> **Что нужно сделать**
1. Повторите дословно фрагмент исходного текста, начиная со слов «Одним из наиболее» и заканчивая словами «связывает крепче всего.».
2. Какую должность рассказчик занимал в журнале «Наш современник» к концу своей работы там, согласно исходному тексту?

> **Исходный текст**
Любопытная и характерная вещь: служебные карьеры у всех молодых литераторов, пошедших работать в редакции журналов и издательства, оказались куда успешнее, чем собственно литературные. Так вышло и у меня. Еще на четвертом курсе института я угодил на практику в "Наш современник", недавно перенятый у изгнанного Зубавина Викуловым, да так там на два с половиной года и застрял, совмещая учебу на пятом курсе со штатной работой в журнале - сначала в отделе публицистики, а потом прозы. Начал я с какой-то совершенно никчемной должности, закончил старшим редактором. Не сумев напечатать в журнале ничего своего - что ни предлагал, - за исключением одного очерка о родном Уралмаше, но и тот вышел усеченным ровно в два раза и с такого размера чужими текстовыми вставками, что от моего собственного текста остались, можно сказать, одни следы. Как литобработчик, исправный пахарь на чужой ниве ты был нужен, более того - весьма! но и только, больше ни в каком качестве. Стоящее надо мной начальство несколько раз предлагало для публикации мои рассказы, которые я пускал на круговую обчитку, Викулов неизменно возвращал их, не удостаивая автора и сотрудника не то что аудиенции, но даже и беглого коридорного разговора. Он вообще возвращал все, что не дышало наземным запахом. Без исключения. Вернее, одно было: Виктор Лихоносов. Некоторое время Лихоносова он печатал. Потом перестал печатать и его. "Неназемный" Георгий Семенов печатался, скорее всего, потому, что его проза была все же достаточно густо населена сельским людом. При этом у Викулова был совсем не дурной вкус в прозаических жанрах. Но он предпочитал, чтобы отделом была переписана какая-нибудь "деревенская" повесть, чем напечатано хоть что-то "городское".

Одним из наиболее верных способов вползти в литературу было стать "своим" в какой-нибудь литературной группе, чтобы затем она тебя массированно и надежно поддерживала. Путь стать своим был один, довольно простой: как говорится, поносить за кем-нибудь портфель, иначе говоря, побыть у него на посылках, написать о нем и близких ему литературных товарищах пару-тройку восторженных рецензий. Хорошо было написать о творчестве кого-либо из противоборствующей группы нехорошо - кровь, как известно, связывает крепче всего.

> **Записанные данные**
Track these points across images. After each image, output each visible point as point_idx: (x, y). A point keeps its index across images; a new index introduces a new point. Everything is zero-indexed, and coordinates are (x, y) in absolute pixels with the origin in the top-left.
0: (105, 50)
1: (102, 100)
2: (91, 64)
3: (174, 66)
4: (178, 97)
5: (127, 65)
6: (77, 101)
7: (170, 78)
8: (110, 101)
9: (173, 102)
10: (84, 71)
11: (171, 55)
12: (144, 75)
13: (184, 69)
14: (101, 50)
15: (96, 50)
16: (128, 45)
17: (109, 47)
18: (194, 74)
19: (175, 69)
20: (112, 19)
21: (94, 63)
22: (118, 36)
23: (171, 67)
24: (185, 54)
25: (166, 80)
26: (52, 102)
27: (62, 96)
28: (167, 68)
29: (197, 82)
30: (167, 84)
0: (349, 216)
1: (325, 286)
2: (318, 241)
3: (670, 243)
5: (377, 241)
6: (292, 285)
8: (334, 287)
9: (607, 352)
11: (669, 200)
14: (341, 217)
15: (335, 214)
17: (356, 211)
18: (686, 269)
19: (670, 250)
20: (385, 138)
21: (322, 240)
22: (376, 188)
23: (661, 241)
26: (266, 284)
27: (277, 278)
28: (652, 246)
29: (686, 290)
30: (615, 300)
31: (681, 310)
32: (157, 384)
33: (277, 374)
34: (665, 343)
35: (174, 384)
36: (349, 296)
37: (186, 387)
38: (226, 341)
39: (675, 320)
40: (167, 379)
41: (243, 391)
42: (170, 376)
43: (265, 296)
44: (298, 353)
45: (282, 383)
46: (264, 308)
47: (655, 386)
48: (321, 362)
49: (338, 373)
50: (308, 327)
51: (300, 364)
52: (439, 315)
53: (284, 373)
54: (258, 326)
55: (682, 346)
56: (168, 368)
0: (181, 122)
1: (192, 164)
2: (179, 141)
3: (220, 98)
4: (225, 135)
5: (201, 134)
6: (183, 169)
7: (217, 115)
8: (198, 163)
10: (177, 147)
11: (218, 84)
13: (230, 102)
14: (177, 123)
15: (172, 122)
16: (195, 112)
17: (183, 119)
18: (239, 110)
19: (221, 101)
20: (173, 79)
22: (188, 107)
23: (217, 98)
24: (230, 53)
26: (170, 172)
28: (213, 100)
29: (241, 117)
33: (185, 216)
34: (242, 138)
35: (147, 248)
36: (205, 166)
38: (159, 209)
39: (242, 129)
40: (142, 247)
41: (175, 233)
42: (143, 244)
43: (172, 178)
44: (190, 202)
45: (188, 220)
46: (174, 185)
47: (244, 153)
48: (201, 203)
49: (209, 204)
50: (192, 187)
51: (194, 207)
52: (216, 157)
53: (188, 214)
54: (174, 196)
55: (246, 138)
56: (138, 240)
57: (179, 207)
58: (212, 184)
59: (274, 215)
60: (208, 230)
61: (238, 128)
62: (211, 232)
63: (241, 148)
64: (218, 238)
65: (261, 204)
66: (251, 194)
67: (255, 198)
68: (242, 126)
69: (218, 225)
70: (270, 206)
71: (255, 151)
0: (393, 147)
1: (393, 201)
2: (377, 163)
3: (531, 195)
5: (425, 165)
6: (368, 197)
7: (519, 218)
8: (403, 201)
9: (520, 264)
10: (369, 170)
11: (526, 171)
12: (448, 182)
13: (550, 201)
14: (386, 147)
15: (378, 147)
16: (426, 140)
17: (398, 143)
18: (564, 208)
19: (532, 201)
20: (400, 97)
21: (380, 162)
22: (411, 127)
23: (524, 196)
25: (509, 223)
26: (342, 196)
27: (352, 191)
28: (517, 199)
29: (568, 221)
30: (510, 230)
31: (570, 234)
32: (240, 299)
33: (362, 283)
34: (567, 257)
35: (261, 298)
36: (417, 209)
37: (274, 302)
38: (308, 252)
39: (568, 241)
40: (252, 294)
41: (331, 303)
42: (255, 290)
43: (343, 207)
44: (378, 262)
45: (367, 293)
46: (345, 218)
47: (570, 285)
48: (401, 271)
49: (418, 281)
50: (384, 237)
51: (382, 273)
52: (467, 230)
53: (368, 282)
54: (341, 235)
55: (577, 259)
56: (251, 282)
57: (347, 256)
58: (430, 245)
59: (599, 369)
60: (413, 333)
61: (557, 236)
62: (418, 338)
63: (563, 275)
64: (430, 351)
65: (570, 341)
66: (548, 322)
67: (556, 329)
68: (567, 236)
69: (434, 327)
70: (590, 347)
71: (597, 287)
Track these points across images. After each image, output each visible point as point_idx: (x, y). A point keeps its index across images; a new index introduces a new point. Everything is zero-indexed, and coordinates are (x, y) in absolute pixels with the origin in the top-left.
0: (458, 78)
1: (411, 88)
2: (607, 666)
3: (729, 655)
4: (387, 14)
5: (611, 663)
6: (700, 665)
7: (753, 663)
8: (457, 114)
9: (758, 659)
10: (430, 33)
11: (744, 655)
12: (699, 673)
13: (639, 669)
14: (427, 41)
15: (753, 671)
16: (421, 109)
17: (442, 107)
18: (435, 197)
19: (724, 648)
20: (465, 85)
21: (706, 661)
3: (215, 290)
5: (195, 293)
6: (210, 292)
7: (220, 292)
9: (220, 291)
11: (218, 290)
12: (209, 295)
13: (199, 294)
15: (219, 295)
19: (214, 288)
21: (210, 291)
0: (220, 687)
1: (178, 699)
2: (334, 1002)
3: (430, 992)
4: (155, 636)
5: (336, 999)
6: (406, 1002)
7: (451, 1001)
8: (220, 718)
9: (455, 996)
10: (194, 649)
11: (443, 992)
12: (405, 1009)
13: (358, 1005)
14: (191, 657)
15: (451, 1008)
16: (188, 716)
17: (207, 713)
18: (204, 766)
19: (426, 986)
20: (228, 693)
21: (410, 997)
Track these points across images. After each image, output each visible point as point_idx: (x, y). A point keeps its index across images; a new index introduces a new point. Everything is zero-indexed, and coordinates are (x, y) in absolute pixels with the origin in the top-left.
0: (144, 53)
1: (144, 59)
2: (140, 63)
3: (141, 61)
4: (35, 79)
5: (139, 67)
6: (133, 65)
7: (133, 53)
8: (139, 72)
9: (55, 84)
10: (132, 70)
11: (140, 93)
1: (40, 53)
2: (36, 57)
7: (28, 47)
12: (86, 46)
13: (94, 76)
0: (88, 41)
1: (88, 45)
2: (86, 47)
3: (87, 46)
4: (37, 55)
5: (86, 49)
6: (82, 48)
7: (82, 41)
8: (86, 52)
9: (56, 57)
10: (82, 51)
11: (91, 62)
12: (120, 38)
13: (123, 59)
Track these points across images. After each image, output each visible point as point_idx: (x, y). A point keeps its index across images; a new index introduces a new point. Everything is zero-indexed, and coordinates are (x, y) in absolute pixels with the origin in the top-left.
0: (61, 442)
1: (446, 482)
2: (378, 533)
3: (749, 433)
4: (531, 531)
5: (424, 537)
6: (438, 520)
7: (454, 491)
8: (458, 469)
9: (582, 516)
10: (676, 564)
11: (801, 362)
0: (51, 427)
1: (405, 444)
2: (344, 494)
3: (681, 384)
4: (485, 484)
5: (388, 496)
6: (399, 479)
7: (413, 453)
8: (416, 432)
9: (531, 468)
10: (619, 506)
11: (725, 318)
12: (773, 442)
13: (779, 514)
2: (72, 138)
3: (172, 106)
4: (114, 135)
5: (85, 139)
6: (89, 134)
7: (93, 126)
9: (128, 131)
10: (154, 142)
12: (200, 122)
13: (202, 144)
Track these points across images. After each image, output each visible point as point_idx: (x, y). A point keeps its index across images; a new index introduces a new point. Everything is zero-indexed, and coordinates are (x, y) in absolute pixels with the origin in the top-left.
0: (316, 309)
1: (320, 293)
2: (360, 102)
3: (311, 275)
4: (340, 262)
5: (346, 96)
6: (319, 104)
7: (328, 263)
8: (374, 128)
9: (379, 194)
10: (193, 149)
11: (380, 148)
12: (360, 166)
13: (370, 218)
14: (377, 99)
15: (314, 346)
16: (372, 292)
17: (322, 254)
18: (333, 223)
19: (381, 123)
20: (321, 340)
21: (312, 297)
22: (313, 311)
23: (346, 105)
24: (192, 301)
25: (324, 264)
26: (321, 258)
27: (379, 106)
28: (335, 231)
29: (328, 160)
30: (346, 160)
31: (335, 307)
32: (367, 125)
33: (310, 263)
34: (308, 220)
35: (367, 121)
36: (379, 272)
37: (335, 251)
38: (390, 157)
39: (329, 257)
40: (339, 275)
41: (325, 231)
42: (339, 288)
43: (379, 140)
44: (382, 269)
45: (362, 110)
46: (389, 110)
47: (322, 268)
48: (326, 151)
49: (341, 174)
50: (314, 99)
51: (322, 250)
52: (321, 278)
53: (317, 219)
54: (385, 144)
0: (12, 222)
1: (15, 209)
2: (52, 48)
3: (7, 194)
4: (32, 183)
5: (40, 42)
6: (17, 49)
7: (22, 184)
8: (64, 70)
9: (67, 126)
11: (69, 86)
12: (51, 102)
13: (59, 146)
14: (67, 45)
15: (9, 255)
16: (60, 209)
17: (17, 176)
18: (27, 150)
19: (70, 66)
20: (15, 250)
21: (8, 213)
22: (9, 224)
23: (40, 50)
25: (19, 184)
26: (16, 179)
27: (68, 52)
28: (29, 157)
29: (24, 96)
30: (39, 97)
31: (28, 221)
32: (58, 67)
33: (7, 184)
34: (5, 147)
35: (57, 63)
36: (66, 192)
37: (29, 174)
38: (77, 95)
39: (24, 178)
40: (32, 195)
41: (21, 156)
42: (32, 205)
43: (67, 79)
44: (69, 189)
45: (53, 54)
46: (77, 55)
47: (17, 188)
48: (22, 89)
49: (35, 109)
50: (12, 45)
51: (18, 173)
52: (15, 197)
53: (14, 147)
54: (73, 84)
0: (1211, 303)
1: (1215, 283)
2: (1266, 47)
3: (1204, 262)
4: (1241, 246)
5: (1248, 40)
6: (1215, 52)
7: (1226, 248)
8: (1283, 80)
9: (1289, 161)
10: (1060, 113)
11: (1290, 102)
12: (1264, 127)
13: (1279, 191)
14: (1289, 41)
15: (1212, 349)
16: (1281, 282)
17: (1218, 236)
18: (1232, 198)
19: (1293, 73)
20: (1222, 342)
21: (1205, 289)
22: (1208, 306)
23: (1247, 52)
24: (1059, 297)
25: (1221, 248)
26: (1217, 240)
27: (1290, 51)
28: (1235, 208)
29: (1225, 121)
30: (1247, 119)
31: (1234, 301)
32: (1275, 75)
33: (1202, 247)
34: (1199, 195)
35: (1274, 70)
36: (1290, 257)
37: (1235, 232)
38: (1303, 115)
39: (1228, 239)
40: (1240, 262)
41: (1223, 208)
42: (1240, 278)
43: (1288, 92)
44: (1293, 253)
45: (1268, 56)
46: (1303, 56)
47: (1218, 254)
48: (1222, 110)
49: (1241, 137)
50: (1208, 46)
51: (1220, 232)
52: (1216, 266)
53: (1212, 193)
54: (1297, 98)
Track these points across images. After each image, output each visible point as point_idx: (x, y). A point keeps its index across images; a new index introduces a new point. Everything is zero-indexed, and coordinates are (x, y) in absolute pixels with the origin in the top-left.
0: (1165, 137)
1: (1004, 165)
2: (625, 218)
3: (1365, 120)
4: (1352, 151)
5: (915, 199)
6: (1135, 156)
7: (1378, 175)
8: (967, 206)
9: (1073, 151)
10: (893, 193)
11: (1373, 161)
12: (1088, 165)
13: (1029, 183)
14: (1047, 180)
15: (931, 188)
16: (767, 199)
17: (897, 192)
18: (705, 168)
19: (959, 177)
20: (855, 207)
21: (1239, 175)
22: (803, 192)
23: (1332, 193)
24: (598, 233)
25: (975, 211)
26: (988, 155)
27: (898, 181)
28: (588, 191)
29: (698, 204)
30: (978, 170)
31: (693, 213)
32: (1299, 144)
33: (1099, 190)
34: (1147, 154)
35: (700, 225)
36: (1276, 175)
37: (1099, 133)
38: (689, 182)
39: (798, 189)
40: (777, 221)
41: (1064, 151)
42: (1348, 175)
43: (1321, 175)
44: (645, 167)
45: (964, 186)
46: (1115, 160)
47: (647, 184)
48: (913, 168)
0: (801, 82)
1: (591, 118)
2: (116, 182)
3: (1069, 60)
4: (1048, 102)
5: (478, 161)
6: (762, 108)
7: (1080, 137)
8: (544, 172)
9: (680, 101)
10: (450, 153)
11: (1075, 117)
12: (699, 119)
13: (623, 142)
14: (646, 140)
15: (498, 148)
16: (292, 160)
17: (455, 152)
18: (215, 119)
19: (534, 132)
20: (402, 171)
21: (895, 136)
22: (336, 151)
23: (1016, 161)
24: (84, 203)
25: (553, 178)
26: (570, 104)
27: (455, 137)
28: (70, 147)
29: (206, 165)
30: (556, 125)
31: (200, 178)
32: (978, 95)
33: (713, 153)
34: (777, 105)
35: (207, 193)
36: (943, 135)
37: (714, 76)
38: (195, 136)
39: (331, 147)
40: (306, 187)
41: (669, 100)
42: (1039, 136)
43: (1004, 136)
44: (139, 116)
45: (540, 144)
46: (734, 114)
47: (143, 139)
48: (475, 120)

> **Ответы к заданию**
1.
Одним из наиболее верных способов вползти в литературу было стать "своим" в какой-нибудь литературной группе, чтобы затем она тебя массированно и надежно поддерживала. Путь стать своим был один, довольно простой: как говорится, поносить за кем-нибудь портфель, иначе говоря, побыть у него на посылках, написать о нем и близких ему литературных товарищах пару-тройку восторженных рецензий. Хорошо было написать о творчестве кого-либо из противоборствующей группы нехорошо - кровь, как известно, связывает крепче всего.

2. Должность старшего редактора.